▶ [Text to read]
________________________________________
Transport yourself at Peirano's

Transport yourself at Peirano's

By Nicholas Franklin 11/01/2012

Peirano’s Restaurant  
204 E. Main St.
Ventura
648-4853
$6-$38

Before handing me the Buddha Spirit cocktail, the server at Peirano’s Restaurant apologized that they had run low on ginger syrup. I tried the drink and thought it was good as it was — plenty strong, the lemon and ginger flavors mingled with the vodka nicely, and the mint garnish made every sip refreshing.

Not three minutes later, however, the bartender came back to say she’d found more ginger syrup and wanted to correct my drink. I took her up on her offer to re-shake it, and after the addition the drink took on a sweet warmth that brought it full circle. My companion pointed over my shoulder and the bartender was waiting below for my approval; I gave a sincere thumbs-up.

Throughout the rest of our meal, the entire staff of Peirano’s Restaurant displayed this pride in their work — a genuine concern for their customers’ enjoyment. When I saw the menu online, I knew that they were aiming to be among the top-tier restaurants in Ventura County, and it’s obvious after visiting that they are well on their way.

It helps that the location is fantastic. Located in the historic Peirano’s Market Building (which formerly housed Jonathan’s), it’s right across the street from the San Buenaventura Mission. But after entering Peirano’s you feel completely transported. The beautiful wooden bar, aged brick walls, colored glass and artwork evoking Mediterranean coasts create a pleasant tension between feeling elsewhere yet looking out at the mission, which is so quintessentially Ventura.

While the Peirano’s building lends the restaurant the ability to feel hip without trying too hard, the quality of the service and food are products of sharp attention to detail. Just after settling into our seats, a basket of amber-toasted bread and rosemary olive oil were on the table before we could even look up to admire the vines snaking through the veranda above. The manager then checked in to see if we had any questions about the menu.
________________________________________
▶ [Directives]
a) Using the review of Peirano's, decide whether each statement agrees with it. Answer yes or no, and quote the words that settle each one.
(i) The bartender re-shook the cocktail after finding more ginger syrup.
(ii) Peirano's sits across the street from the San Buenaventura Mission.
(iii) The bread arrived with a balsamic vinegar dip.
b) Answer these from the review of Peirano's:
(i) What price range is listed for the restaurant?
(ii) Which business formerly occupied the Peirano’s Market Building?
(iii) What garnish came on the Buddha Spirit cocktail?

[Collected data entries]
________________________________________
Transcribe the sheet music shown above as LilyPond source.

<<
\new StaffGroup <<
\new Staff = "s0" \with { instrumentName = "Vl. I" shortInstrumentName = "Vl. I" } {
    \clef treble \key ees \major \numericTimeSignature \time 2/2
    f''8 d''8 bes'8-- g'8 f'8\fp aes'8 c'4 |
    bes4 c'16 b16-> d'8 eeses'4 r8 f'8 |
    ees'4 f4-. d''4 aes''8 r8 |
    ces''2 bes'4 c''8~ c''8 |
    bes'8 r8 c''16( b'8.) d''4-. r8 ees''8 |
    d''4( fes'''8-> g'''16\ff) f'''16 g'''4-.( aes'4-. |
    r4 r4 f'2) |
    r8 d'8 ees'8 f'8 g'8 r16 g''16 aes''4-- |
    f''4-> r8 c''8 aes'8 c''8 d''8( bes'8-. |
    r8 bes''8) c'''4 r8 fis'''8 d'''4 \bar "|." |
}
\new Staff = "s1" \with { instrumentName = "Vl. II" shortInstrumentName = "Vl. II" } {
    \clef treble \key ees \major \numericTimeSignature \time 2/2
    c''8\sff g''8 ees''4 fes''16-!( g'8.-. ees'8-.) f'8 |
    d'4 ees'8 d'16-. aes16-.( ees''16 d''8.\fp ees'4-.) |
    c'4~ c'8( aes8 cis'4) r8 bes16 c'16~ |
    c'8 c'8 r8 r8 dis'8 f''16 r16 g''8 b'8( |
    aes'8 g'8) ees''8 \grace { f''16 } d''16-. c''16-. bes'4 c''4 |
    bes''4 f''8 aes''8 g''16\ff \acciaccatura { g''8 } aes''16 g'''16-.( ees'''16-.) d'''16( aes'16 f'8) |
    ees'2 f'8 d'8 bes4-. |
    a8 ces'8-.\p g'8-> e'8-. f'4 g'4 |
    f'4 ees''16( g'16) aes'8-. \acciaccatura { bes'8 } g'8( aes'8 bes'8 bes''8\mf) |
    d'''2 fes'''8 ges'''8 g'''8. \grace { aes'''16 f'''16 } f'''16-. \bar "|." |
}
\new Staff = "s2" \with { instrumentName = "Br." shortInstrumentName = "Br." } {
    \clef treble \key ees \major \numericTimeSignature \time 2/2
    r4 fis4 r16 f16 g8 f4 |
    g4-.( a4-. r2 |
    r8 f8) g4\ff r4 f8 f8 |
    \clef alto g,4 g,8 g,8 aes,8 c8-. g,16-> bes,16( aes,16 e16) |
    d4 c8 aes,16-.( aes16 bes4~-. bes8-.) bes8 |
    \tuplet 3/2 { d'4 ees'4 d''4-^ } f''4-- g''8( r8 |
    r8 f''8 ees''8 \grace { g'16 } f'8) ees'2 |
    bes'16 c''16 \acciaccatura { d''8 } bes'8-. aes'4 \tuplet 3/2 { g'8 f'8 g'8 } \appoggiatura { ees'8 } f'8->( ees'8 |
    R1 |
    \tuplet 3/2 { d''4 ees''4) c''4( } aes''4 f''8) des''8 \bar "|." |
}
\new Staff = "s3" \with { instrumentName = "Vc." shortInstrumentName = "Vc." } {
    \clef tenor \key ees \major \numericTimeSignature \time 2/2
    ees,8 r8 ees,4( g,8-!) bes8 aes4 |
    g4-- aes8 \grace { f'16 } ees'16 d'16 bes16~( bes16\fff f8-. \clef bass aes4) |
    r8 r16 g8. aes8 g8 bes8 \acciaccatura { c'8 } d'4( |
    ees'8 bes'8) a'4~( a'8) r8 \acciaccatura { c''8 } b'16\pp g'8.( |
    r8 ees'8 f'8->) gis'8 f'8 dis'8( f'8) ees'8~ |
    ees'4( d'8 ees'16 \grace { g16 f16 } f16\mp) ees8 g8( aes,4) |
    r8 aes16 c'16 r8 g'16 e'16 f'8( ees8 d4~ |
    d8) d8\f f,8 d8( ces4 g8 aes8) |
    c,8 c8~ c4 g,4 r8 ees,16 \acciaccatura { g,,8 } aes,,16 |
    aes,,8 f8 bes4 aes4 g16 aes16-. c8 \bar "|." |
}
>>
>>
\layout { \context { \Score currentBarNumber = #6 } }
________________________________________
▶ [The responses]
a)
(i) Yes: "I took her up on her offer to re-shake it"
(ii) Yes: "it’s right across the street from the San Buenaventura Mission"
(iii) No: "a basket of amber-toasted bread and rosemary olive oil were on the table"

b)
(i) $6-$38
(ii) Jonathan’s
(iii) Mint